Employees set to reap €300m windfall from sale

EIRCOM’S current and former employees are likely to get windfall payments later this year from the sale of their stake in the company.

Employees set to reap €300m windfall from sale

The employee share ownership trust (ESOT) will net around €500m from the sale of its 22% stake in Eircom to Babcock & Brown, which yesterday announced details of its €2.20 a share bid for the company. After paying off loans and reinvesting part of the proceeds back into Eircom, around €300m will be left to distribute to the 14,000 ESOT members.

Though no formal plans to distribute the cash have been announced, it is understood a payment could be made later this year when the takeover in finalised. ESOT members could get up to €20,000 each.

Since 1999 when Eircom was privatised, the ESOT members have netted €45,000 on average from the various pay-outs.

The ESOT also holds a substantial number of shares in Vodafone, which it got when Eircom sold its mobile phone arm Eircell in 2000. These shares will also be cashed in and distributed to ESOT members at some stage in the future.

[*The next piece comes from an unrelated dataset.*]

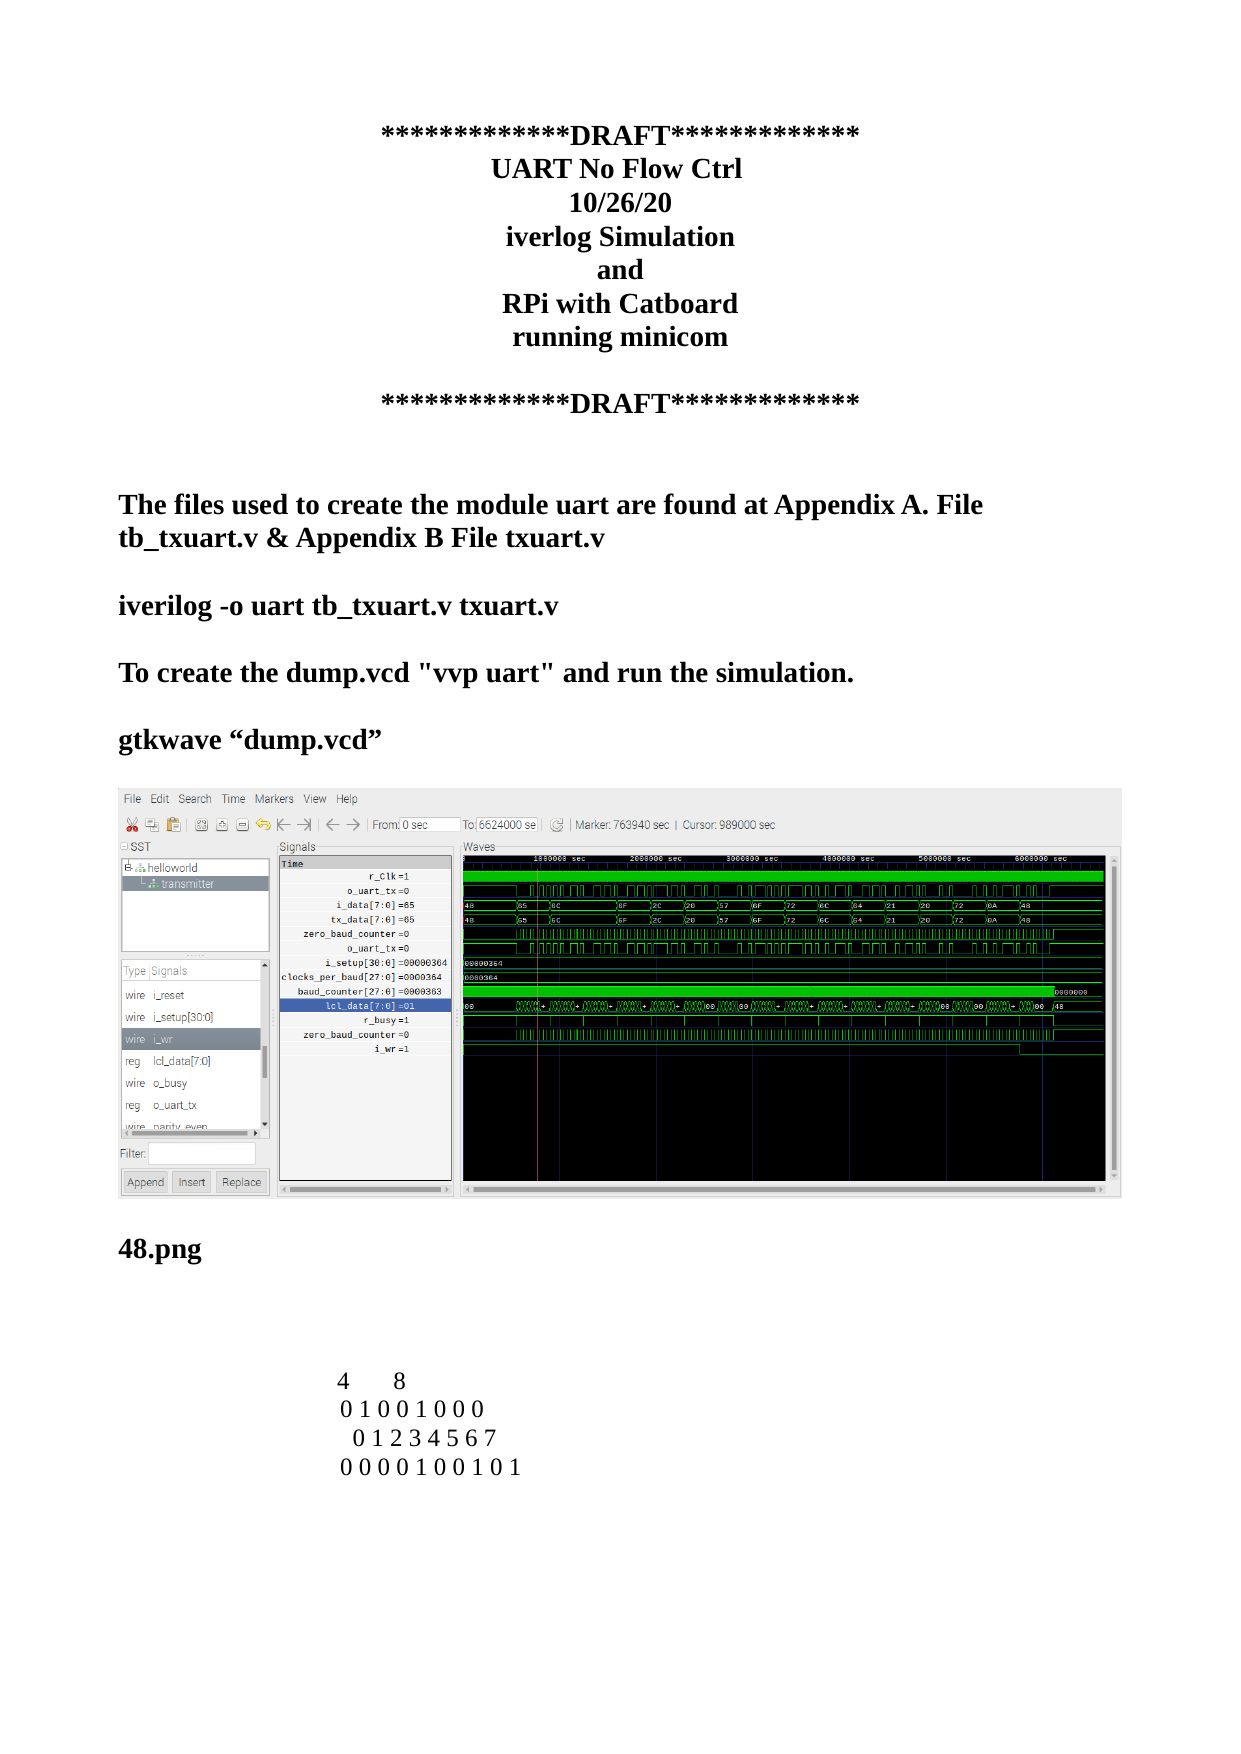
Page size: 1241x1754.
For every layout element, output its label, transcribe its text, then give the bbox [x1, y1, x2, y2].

The ESOT will take a 35% stake in BCM Ireland Holdings, the vehicle that will own Eircom after the takeover, and will nominate two board members.

These will be John Conroy, an existing Eircom director, and Con Scanlon, the company’s deputy chairman and general manager of the ESOT.

Mr Scanlon said in a statement yesterday: “We look forward to increasing our ownership stake ... and to continuing to play a key role in the future success of the business. We are particularly pleased that this has been achieved in a way that allows the ESOT to make substantial distribution to beneficiaries over the next few years.”

Babcock director Robert Topfer said yesterday that he was happy to have ESOT on board as partners. He said Babcock would have been “disappointed if they wanted less (of a stake) than they currently have”.

Babcock was silent yesterday on how many more jobs will go at Eircom.

Around 2,500 people have left Eircom since it was taken over by the Valentia consortium, in 2001, bringing the workforce us down to just under 7,500.

Pierre Danon, chairman designate, said the company hoped to generate further efficiencies, but would not say if that involved further redundancies.